++++ Information ++++

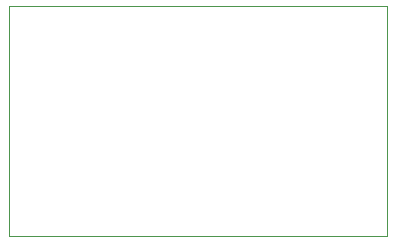
<source format=gbp>
G75*
%MOIN*%
%OFA0B0*%
%FSLAX25Y25*%
%IPPOS*%
%LPD*%
%AMOC8*
5,1,8,0,0,1.08239X$1,22.5*
%
%ADD10C,0.00000*%
D10*
X0001000Y0001000D02*
X0001000Y0077772D01*
X0126984Y0077772D01*
X0126984Y0001000D01*
X0001000Y0001000D01*
M02*

</source>
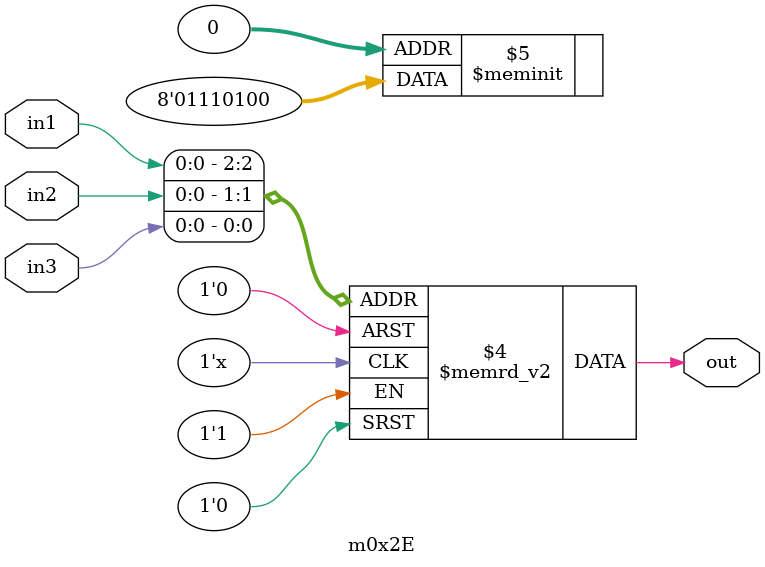
<source format=v>
module m0x2E(output out, input in1, in2, in3);

   always @(in1, in2, in3)
     begin
        case({in1, in2, in3})
          3'b000: {out} = 1'b0;
          3'b001: {out} = 1'b0;
          3'b010: {out} = 1'b1;
          3'b011: {out} = 1'b0;
          3'b100: {out} = 1'b1;
          3'b101: {out} = 1'b1;
          3'b110: {out} = 1'b1;
          3'b111: {out} = 1'b0;
        endcase // case ({in1, in2, in3})
     end // always @ (in1, in2, in3)

endmodule // m0x2E
</source>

++++

Transcribe every line of the data exactly. No pictures go in the copy.

<source format=gbp>
G75*
%MOIN*%
%OFA0B0*%
%FSLAX25Y25*%
%IPPOS*%
%LPD*%
%AMOC8*
5,1,8,0,0,1.08239X$1,22.5*
%
%ADD10C,0.00000*%
D10*
X0001000Y0001000D02*
X0001000Y0077772D01*
X0126984Y0077772D01*
X0126984Y0001000D01*
X0001000Y0001000D01*
M02*

</source>
<source format=v>
module m0x2E(output out, input in1, in2, in3);

   always @(in1, in2, in3)
     begin
        case({in1, in2, in3})
          3'b000: {out} = 1'b0;
          3'b001: {out} = 1'b0;
          3'b010: {out} = 1'b1;
          3'b011: {out} = 1'b0;
          3'b100: {out} = 1'b1;
          3'b101: {out} = 1'b1;
          3'b110: {out} = 1'b1;
          3'b111: {out} = 1'b0;
        endcase // case ({in1, in2, in3})
     end // always @ (in1, in2, in3)

endmodule // m0x2E
</source>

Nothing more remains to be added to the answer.